Complete the following:
1) In the news report on the $3 million fraud charges, who acted as the business broker for most of the transactions?
2) Extend the news report on the $3 million fraud charges, starting after its last sentence.

Text for analysis:
Indian American Among 3 Charged With Conspiracy to Defraud Victims of More Than $3 Million

  • Vijay Vanam Reddy formerly operated a medical billing and answering service through which he and his co-conspirators advertised business opportunities for sale for medical contractors.

A Michigan man is among three men charged with conspiring to defraud at least 43 victims out of more than $3 million through the sale of phony business opportunities. Vijay Vanam Reddy 45, of Milan, Michigan, was arrested on Dec. 10 and charged with one count of conspiracy to commit wire fraud. His co-conspirators, David Weinstein 61, formerly of Cherry Hill, New Jersey, and now of Dallas, Texas and Kevin Brown, 61, of Burlington, New Jersey were arrested earlier and slapped with the same charges as Reddy.

As per a new release from Craig Carpenito, United States Attorney for the District of New Jersey, Brown acted as the business broker for most of the transactions and received a commission for the sales he brokered. Weinstein or Reddy acted as the seller and signed the contracts with the victims. Reddy, who was described to investors as a “marketing genius” formerly operated a medical billing and answering service business. Investors also were told Reddy had a “special talent” for finding doctors’ offices in need of business services.

Recorded information:

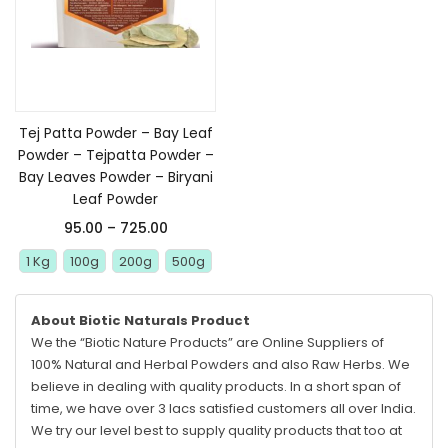
Select options
Tej Patta Powder – Bay Leaf
Powder – Tejpatta Powder –
Bay Leaves Powder – Biryani
Leaf Powder
95.00
–
725.00
1 Kg
100g
200g
500g
About Biotic Naturals Product
We the “Biotic Nature Products” are Online Suppliers of
100% Natural and Herbal Powders and also Raw Herbs. We
believe in dealing with quality products. In a short span of
time, we have over 3 lacs satisfied customers all over India.
We try our level best to supply quality products that too at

Answers for the exercise:
1) Kevin Brown

2)
From September 2015 through August 2018, Reddy and his co-conspirators advertised business opportunities for sale on various websites. They purported to sell “blocks” of contracts with medical providers who allegedly wanted to outsource their medical billing, collections, appeals, answering, credentialing, or transcription functions. After agreeing to purchase the blocks of medical providers, victims entered contracts with companies represented by Weinstein or Reddy and wired down payments ranging from $15,000 to $255,000 to accounts controlled by Weinstein or Brown. The remainder of each purchase price was payable when the conspirators fulfilled the contract by delivering the agreed-upon number of providers.

After receiving the down payments, Weinstein and Reddy delivered to each victim only a small number of medical providers. Despite not fulfilling the contracts of any of the buyers identified by law enforcement, the conspirators continued to sell blocks of medical providers to new buyers and refused to provide refunds for their failures to satisfy the terms of the contracts. The conspirators also periodically sold batches of previously signed contracts and disclaimed further responsibility for those contracts to insulate themselves from complaints or legal action from disgruntled buyers.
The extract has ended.